Read through the entries below and copy each line where "sunglasses" turns up.

(Data in this exercise Opens)

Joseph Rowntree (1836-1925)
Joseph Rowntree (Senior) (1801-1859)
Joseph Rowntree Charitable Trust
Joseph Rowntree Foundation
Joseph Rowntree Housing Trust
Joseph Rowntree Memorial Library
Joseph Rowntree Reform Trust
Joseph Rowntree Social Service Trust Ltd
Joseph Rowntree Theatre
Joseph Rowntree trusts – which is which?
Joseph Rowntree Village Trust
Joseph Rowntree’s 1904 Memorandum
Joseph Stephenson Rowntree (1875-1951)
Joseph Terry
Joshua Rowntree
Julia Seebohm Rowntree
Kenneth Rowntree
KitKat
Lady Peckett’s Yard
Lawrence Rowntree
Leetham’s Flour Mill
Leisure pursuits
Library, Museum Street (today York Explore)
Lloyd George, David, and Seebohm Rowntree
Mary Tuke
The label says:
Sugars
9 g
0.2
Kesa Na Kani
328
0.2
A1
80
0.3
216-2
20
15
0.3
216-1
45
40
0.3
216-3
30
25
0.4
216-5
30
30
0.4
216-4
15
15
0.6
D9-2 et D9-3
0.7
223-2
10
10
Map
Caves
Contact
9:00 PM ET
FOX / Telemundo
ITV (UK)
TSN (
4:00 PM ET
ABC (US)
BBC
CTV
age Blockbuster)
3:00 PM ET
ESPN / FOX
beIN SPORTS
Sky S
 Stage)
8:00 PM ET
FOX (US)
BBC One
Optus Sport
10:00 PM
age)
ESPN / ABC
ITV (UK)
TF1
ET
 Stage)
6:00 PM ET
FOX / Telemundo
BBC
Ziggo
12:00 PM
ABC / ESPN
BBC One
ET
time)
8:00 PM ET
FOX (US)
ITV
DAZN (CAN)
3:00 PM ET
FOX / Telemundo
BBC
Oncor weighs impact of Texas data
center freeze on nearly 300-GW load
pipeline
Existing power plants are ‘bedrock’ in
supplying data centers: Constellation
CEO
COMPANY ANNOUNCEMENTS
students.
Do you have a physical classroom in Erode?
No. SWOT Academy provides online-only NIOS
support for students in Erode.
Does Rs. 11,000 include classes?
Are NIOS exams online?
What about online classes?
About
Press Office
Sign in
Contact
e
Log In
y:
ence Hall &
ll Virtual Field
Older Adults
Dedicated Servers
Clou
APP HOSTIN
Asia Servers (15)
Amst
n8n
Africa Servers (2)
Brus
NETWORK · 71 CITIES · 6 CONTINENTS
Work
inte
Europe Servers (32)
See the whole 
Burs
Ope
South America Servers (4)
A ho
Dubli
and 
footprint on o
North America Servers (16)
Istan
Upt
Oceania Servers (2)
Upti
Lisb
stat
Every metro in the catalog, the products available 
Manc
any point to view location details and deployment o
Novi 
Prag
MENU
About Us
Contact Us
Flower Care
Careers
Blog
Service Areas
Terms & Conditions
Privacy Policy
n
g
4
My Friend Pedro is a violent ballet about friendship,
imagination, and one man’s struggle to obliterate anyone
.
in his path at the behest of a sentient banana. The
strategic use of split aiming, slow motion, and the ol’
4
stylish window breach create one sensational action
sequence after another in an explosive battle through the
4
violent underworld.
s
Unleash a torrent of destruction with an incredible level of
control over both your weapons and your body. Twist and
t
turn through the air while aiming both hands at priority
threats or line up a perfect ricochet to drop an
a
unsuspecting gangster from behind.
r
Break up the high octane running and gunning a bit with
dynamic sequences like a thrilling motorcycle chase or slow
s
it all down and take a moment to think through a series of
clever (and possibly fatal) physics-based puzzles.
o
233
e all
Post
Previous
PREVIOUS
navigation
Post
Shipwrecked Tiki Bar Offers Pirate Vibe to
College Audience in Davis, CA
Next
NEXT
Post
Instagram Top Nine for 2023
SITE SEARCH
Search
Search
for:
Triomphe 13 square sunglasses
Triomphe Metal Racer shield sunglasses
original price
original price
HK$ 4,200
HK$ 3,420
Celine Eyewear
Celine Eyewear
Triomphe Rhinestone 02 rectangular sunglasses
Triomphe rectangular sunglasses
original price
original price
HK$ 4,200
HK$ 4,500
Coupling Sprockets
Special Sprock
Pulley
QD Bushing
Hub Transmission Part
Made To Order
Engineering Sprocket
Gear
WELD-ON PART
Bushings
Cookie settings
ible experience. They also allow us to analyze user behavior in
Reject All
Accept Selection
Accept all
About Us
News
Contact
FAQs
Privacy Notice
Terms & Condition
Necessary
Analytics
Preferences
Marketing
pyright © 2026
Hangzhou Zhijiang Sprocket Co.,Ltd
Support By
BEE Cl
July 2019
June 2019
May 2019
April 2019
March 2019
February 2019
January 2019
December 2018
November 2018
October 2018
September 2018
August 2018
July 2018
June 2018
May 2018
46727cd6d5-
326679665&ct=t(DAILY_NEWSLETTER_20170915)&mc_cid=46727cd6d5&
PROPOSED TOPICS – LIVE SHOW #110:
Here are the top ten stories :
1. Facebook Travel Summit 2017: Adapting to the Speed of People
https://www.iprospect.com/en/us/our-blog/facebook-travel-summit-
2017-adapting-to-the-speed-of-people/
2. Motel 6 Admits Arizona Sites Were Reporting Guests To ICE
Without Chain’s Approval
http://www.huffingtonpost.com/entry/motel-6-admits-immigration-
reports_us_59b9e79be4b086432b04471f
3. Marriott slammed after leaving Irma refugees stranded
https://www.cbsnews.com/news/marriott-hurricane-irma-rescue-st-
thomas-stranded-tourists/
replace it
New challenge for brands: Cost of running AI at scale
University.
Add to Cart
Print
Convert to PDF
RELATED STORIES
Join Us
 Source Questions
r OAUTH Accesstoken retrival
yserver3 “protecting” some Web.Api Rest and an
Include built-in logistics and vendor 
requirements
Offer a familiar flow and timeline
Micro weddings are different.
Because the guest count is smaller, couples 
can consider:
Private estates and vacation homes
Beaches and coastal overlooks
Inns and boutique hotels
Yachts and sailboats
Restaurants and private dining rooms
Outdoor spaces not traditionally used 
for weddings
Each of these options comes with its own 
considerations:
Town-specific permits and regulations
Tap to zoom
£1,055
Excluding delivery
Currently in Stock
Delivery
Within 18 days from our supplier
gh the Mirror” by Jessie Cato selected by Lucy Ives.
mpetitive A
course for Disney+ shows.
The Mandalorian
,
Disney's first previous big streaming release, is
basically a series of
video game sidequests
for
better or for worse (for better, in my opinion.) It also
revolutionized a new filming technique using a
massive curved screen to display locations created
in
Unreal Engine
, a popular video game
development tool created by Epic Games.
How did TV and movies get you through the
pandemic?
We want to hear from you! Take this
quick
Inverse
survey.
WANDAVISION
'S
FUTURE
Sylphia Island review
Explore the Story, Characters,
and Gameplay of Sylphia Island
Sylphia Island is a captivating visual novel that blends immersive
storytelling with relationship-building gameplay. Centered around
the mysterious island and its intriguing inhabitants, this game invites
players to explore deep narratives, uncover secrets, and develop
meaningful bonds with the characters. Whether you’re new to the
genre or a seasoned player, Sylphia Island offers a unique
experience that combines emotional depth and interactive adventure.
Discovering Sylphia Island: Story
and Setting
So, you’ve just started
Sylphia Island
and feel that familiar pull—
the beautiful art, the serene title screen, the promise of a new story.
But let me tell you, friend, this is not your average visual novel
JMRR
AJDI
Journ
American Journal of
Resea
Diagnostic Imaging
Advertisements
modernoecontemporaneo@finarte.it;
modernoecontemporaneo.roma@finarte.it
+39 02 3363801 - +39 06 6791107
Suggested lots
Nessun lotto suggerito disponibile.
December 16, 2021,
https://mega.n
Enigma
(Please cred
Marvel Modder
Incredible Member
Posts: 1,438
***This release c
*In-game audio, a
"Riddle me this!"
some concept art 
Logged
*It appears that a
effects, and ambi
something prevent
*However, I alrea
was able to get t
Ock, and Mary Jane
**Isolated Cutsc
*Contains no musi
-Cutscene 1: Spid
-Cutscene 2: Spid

(Data in this exercise Closes)

▶ _Solution_:
Triomphe 13 square sunglasses
Triomphe Metal Racer shield sunglasses
Triomphe Rhinestone 02 rectangular sunglasses
Triomphe rectangular sunglasses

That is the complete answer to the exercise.